» TASK
Write out, word for word, the line that contains "Mathematics" and each line after it down to the last line of the data below. Include nothing more.

» RECORDS PROVIDED
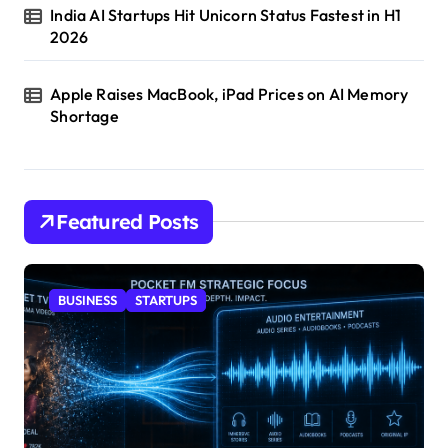
India AI Startups Hit Unicorn Status Fastest in H1
2026
Apple Raises MacBook, iPad Prices on AI Memory
Shortage
Featured Posts
BUSINESS
STARTUPS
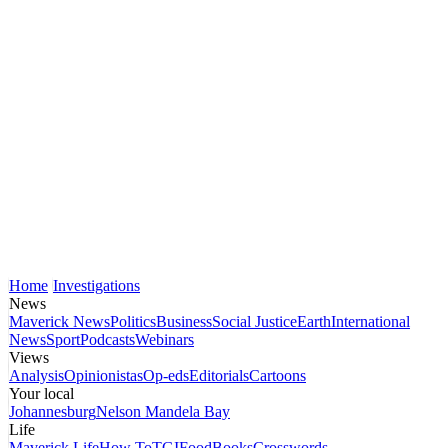
Home
Investigations
News
Maverick News
Politics
Business
Social Justice
Earth
International
News
Sport
Podcasts
Webinars
Views
Analysis
Opinionistas
Op-eds
Editorials
Cartoons
Your local
Johannesburg
Nelson Mandela Bay
Life
Maverick Life
How To
TGIFood
Books
Crosswords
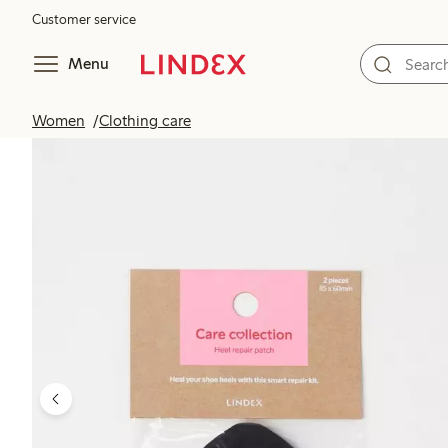
Customer service
Menu
Women
Clothing care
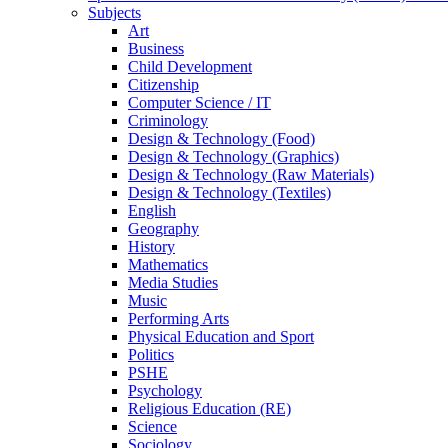
Subjects
Art
Business
Child Development
Citizenship
Computer Science / IT
Criminology
Design & Technology (Food)
Design & Technology (Graphics)
Design & Technology (Raw Materials)
Design & Technology (Textiles)
English
Geography
History
Mathematics
Media Studies
Music
Performing Arts
Physical Education and Sport
Politics
PSHE
Psychology
Religious Education (RE)
Science
Sociology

» ANSWER FOR THE TASK
Mathematics
Media Studies
Music
Performing Arts
Physical Education and Sport
Politics
PSHE
Psychology
Religious Education (RE)
Science
Sociology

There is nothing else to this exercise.